Leading Indicators | Rate Hikes | Remote Working | Construction Costs
Discover key economic and financial metrics, and what to look out for in the week ahead.
2 minutes to read
Here we look at the leading indicators in the world of economics. Download the dashboard for in-depth analysis into commodities, trade, equities and more.
Pace of rate hikes to vary
Following last week's data release which pointed to a record 8.6% level of inflation for the Eurozone in June, market commentators have noted that the ECB could hike rates by as much as 50bps at its meeting in July. This will be the central bank's first rate hike in 11 years. Meanwhile, money markets have scaled back rate hike predictions in the US, with expectations that the interest rate will be 3.2% by year end, compared to 3.4% last week. In the UK, markets forecast a 2.4% interest rate by 2023, however, this is higher than consensus forecasts which place it at 1.75%.
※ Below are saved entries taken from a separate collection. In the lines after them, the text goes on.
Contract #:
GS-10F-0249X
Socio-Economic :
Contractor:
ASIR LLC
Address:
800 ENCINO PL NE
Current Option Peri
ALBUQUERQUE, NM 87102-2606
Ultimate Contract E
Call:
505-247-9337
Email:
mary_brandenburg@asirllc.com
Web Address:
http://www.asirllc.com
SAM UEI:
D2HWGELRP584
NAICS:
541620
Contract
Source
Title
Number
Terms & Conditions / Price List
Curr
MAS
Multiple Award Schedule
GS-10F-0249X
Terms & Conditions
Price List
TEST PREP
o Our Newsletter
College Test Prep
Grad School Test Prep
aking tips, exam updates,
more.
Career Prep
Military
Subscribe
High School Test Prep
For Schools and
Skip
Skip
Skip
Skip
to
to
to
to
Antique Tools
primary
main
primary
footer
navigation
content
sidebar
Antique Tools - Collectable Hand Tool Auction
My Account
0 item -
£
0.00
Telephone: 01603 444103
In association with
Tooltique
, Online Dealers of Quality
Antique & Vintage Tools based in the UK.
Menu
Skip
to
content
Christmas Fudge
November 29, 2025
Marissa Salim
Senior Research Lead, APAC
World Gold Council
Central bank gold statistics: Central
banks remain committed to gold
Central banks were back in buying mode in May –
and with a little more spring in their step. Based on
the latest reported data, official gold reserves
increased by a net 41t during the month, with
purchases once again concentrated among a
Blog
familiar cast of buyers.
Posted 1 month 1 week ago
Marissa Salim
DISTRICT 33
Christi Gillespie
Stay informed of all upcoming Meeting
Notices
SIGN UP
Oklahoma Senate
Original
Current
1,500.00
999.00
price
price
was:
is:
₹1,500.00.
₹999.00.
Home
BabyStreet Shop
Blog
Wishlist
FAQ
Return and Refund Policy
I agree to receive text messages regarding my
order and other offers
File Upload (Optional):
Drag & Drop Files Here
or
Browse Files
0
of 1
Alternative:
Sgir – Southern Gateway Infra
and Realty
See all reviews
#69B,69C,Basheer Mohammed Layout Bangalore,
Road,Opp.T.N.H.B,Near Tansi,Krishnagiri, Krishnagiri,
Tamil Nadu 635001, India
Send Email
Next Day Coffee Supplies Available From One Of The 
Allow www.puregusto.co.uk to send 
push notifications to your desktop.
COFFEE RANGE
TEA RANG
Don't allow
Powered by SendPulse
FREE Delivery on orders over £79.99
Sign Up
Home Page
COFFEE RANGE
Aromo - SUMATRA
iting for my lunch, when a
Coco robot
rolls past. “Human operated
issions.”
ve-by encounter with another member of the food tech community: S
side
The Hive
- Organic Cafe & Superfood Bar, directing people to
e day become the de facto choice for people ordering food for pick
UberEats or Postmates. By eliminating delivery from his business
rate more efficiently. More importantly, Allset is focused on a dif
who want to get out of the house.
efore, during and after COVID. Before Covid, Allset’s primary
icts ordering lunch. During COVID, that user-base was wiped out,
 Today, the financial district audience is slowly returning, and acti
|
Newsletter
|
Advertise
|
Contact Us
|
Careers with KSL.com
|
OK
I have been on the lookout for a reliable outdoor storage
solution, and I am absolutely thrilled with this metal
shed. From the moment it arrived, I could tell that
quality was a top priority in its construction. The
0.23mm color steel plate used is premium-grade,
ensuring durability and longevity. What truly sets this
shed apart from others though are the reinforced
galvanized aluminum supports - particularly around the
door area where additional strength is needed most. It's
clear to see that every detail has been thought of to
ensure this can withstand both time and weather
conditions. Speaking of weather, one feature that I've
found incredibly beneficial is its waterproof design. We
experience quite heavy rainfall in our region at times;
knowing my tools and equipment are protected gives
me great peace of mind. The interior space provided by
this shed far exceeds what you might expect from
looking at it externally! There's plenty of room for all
Construction costs likely to impact the supply pipeline
The BCIS All-in Tender Price Index (TPI) increased by an estimated 9.1% y-y in Q2 2022. Meanwhile, the BCIS expect the cost of raw materials in the UK to more than treble in 2022. This could impact the construction pipeline in the short to medium term, which will likely have implications for buyers seeking new stock. In London, despite the 14.4 million sq ft of office space under construction, there will still be a significant shortfall of best-in-class office space. With this in mind, investors could benefit from higher rents, due to occupiers competing for space.
Will worries over economic growth cause an improvement in office occupancy?
In his latest House View article, Lee Elliott explains that the genie has been let out of the remote working bottle by the pandemic and is unlikely to ever return. With employees demanding more flexible working, many employers are adopting hybrid arrangements - typically combining formal office presence with remote working. According to May’s Freespace Index, 67% of the offices they track globally have seen some form of re-occupancy, with the majority being at least one third full. However, with the global economic outlook downgraded and sentiment worsening, we could well see more people return to the office going forward as global labour markets come under pressure and presenteeism becomes an understandable reaction from employees.